What is revealed only occasionally is the plight of the Far East POW. They were starved, vital Red Cross parcels were withheld, over ten-thousand of them never returned home. Being discovered with writing or art was punishable by death or extreme torture. The condition of the men is shown in Captain Thomas Wilson’s From My Bed; a man’s ribs mirror the struts of the roof, his knees are as angular as the corner of the table he sits over, cooking a tiny number of peanuts. The colours are harrowing but somehow he maintains a certain dignity. This dignity is ever-present throughout the exhibition, due respect is paid to the men’s Keep Calm and Carry On attitude.
Perhaps this is why in spite of the adversity the scope of the collected work is so extensive and how the subject is so varied. An afflicting account of workcamp life, Private Basil Elvin Ferron’s Beside the Cookhouse, sits beside Captain Reginald Newman’s hand drawn plans for the caravan of his dreams: one which was only built for George Clarke’s ‘Amazing Spaces’. Parodic signage, such as Bombardier Basil Perry Akhurst’s cartoon, which warns of venereal disease, shares the room with delicate, sensitive watercolours of tropical birds, like those by Captain Robert Stevenson Hardie.

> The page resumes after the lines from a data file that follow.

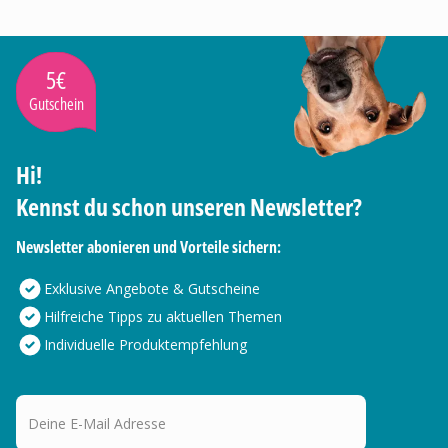
5€
Gutschein
Hi!
Kennst du schon unseren Newsletter?
Newsletter abonieren und Vorteile sichern:
Exklusive Angebote & Gutscheine
Hilfreiche Tipps zu aktuellen Themen
Individuelle Produktempfehlung
Deine E-Mail Adresse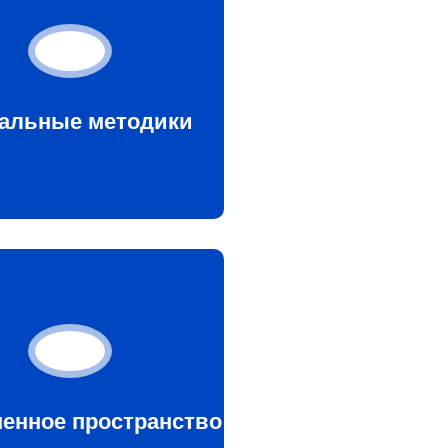
альные методики
енное пространство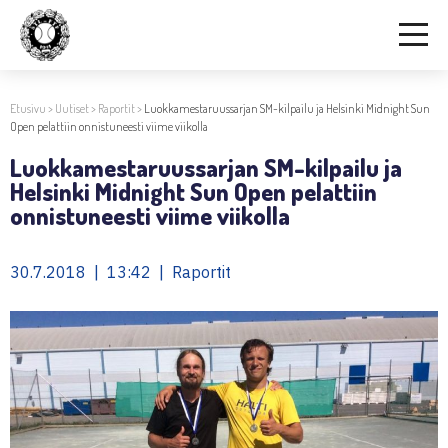
Etusivu
>
Uutiset
>
Raportit
>
Luokkamestaruussarjan SM-kilpailu ja Helsinki Midnight Sun
Open pelattiin onnistuneesti viime viikolla
Luokkamestaruussarjan SM-kilpailu ja
Helsinki Midnight Sun Open pelattiin
onnistuneesti viime viikolla
30.7.2018 | 13:42 | Raportit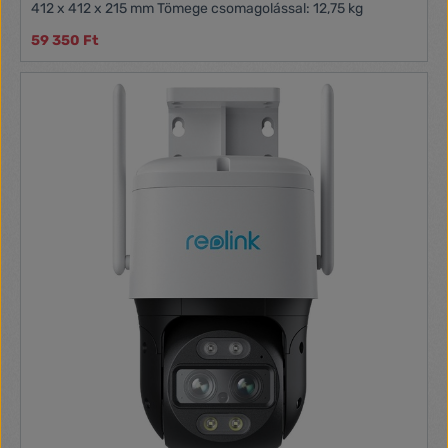
412 x 412 x 215 mm Tömege csomagolással: 12,75 kg
59 350 Ft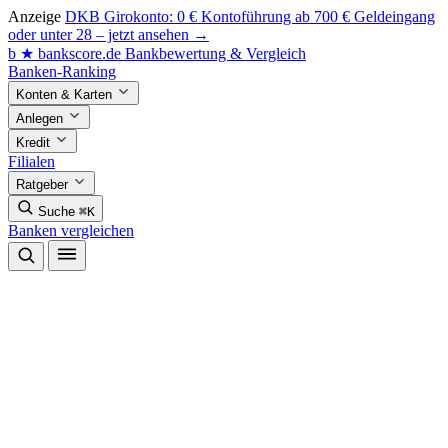
Anzeige
DKB Girokonto: 0 € Kontoführung ab 700 € Geldeingang
oder unter 28 – jetzt ansehen →
b
★
bankscore
.de
Bankbewertung & Vergleich
Banken-Ranking
Konten & Karten
Anlegen
Kredit
Filialen
Ratgeber
Suche
⌘K
Banken vergleichen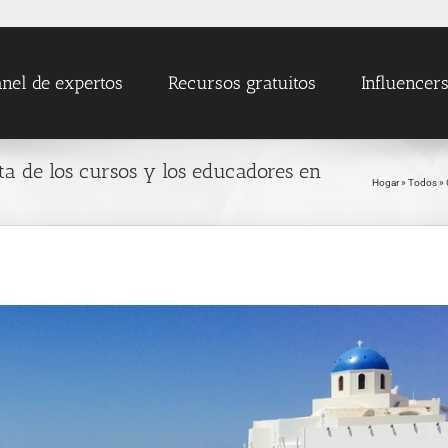
nel de expertos
Recursos gratuitos
Influencer
ta de los cursos y los educadores en
Hogar
»
Todos
»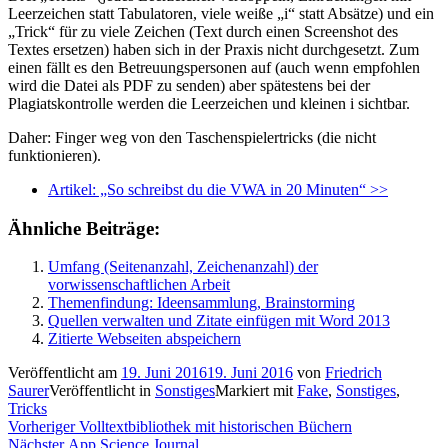
Leerzeichen statt Tabulatoren, viele weiße „i“ statt Absätze) und ein
„Trick“ für zu viele Zeichen (Text durch einen Screenshot des
Textes ersetzen) haben sich in der Praxis nicht durchgesetzt. Zum
einen fällt es den Betreuungspersonen auf (auch wenn empfohlen
wird die Datei als PDF zu senden) aber spätestens bei der
Plagiatskontrolle werden die Leerzeichen und kleinen i sichtbar.
Daher: Finger weg von den Taschenspielertricks (die nicht
funktionieren).
Artikel: „So schreibst du die VWA in 20 Minuten“ >>
Ähnliche Beiträge:
Umfang (Seitenanzahl, Zeichenanzahl) der
vorwissenschaftlichen Arbeit
Themenfindung: Ideensammlung, Brainstorming
Quellen verwalten und Zitate einfügen mit Word 2013
Zitierte Webseiten abspeichern
Veröffentlicht am
19. Juni 2016
19. Juni 2016
von
Friedrich
Saurer
Veröffentlicht in
Sonstiges
Markiert mit
Fake
,
Sonstiges
,
Tricks
Beitragsnavigation
Vorheriger
Vorheriger
Volltextbibliothek mit historischen Büchern
Nächster
Beitrag:
Nächster
App Science Journal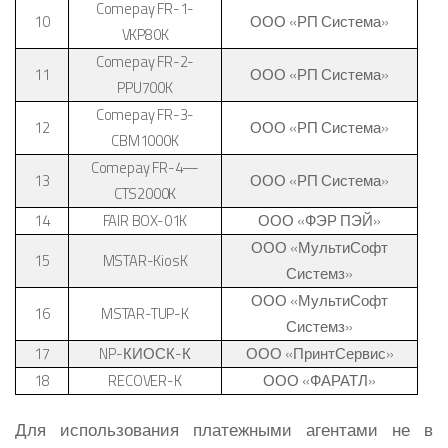
Comepay FR-1-
10
ООО «РП Система»
VKP80K
Comepay FR-2-
11
ООО «РП Система»
PPU700K
Comepay FR-
3-
12
ООО «РП Система»
CBM1000K
Comepay FR-4
—
13
ООО «РП Система»
CTS2000K
14
FAIR BOX-01K
ООО «ФЭР ПЭЙ»
ООО «МультиСофт
15
MSTAR-KiosK
Системз»
ООО «МультиСофт
16
MSTAR-TUP-K
Системз»
17
NP-
КИОСК-К
ООО «ПринтСервис»
18
RECOVER-K
ООО «ФАРАТЛ»
Для использования платежными агентами не в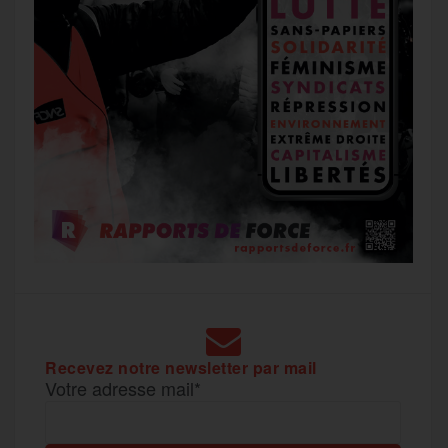
Recevez notre newsletter par mail
Votre adresse mail*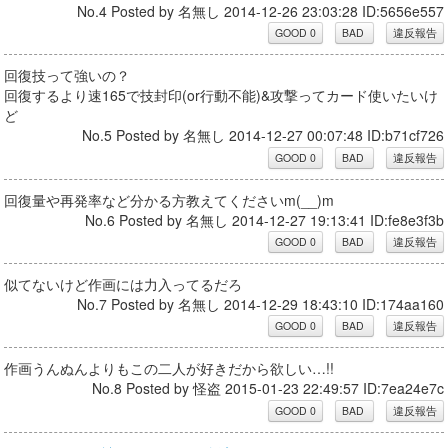
No.4 Posted by 名無し 2014-12-26 23:03:28 ID:5656e557
回復技って強いの？
回復するより速165で技封印(or行動不能)&攻撃ってカード使いたいけ
ど
No.5 Posted by 名無し 2014-12-27 00:07:48 ID:b71cf726
回復量や再発率など分かる方教えてくださいm(__)m
No.6 Posted by 名無し 2014-12-27 19:13:41 ID:fe8e3f3b
似てないけど作画には力入ってるだろ
No.7 Posted by 名無し 2014-12-29 18:43:10 ID:174aa160
作画うんぬんよりもこの二人が好きだから欲しい…!!
No.8 Posted by 怪盗 2015-01-23 22:49:57 ID:7ea24e7c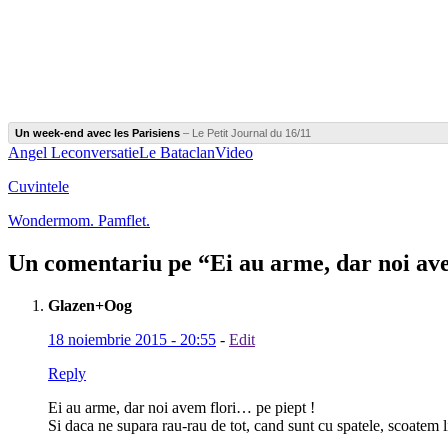
Un week-end avec les Parisiens
– Le Petit Journal du 16/11
Angel Le
conversatie
Le Bataclan
Video
Cuvintele
Wondermom. Pamflet.
Un comentariu pe “
Ei au arme, dar noi av
Glazen+Oog
18 noiembrie 2015 - 20:55
-
Edit
Reply
Ei au arme, dar noi avem flori… pe piept !
Si daca ne supara rau-rau de tot, cand sunt cu spatele, scoate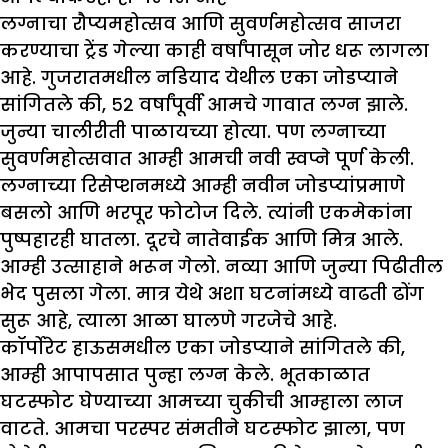
लग्नाचा रौप्यमहोत्सव आणि सुवर्णमहोत्सव साजरा
करण्याचा ट्रेंड गेल्या काही वर्षांपासून जोर धरू लागला
आहे. गुजरातमधील नडियाद येथील एका जोडप्याने
सांगितले की, ५२ वर्षांपूर्वी आमचे गावात लग्न झाले.
जुन्या चालीरीती पाळायच्या होत्या. पण लग्नाच्या
सुवर्णमहोत्सवात आम्ही आमची नवी स्वप्ने पूर्ण केली.
लग्नाच्या रिसेप्शनमध्ये आम्ही नवीन जोडप्यांप्रमाणे
बसलो आणि भरपूर फोटोज दिले. त्यांनी एकमेकांना
पुष्पहारही घातला. दूरचे नातेवाईक आणि मित्र आले.
आम्ही उत्साहाने भरून गेलो. नव्या आणि जुन्या पिढीतील
भेद पुसला गेला. मात्र येथे अशा घटनांमध्ये वाढती ढोंग
सुरू आहे, त्याला आळा घालणे गरजेचे आहे.
कॉर्पोरेट हाऊसमधील एका जोडप्याने सांगितले की,
आम्ही आपापसात पुन्हा लग्न केले. भूतकाळात
घटस्फोट घेण्याच्या आमच्या चुकीची आम्हाला लाज
वाटते. आमचा परस्पर संमतीने घटस्फोट झाला, पण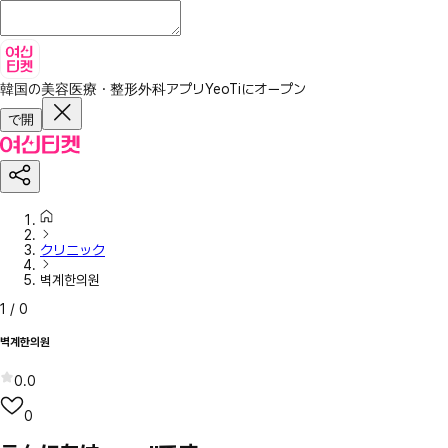
韓国の美容医療・整形外科アプリ
YeoTiにオープン
で開
クリニック
벽계한의원
1
/
0
벽계한의원
0.0
0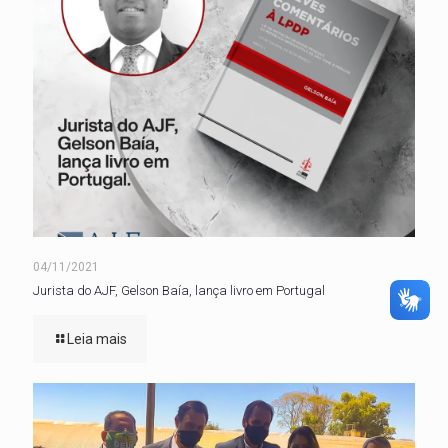
04/11/2021
Jurista do AJF, Gelson Baía, lança livro em Portugal
Leia mais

The ability of the captives to produce such an extensive and detailed body of work under threat of death, hiding them in makeshift bamboo tubes, and within the confines of a brutal labour schedules is an achievement only outshone by their ability to keep faith.
Perhaps it was because they found this mode of expression, against the wishes of their cruel captors, that they made it through… alongside an ocean of comradery and good humour
The beauty of nature is plain in the exhibition, but the art is most poignant when human life, existing despite the odds being against it, is visible. The exhibition’s most powerful piece: two adjacent portraits of Charlie Procter by Gunner Ashley George Old, each done a year apart, show the effects of internment. Proctor’s eyes, so telling of his inner state, remain sincere and silently hopeful, while his face maddens with frustration.
The exhibition celebrates the efforts of these men under their captivity. It applauds their artistic skill as much as it does their strength and ingenuity, which let them flex a little freedom, even with such a weight upon their backs. We never lose sight of the Far East POW, the cold voice of history, always summarising chronologically, cannot be heard within the walls of the Victoria Gallery and Museum. Instead, a compassionate tone takes its place, and leaves us with a profound and human message.
Secret Art of Survival: Creativity and Ingenuity of Far East Prisoners of War, 1942-1945 is at the Victoria Gallery & Museum until 20th June 2020.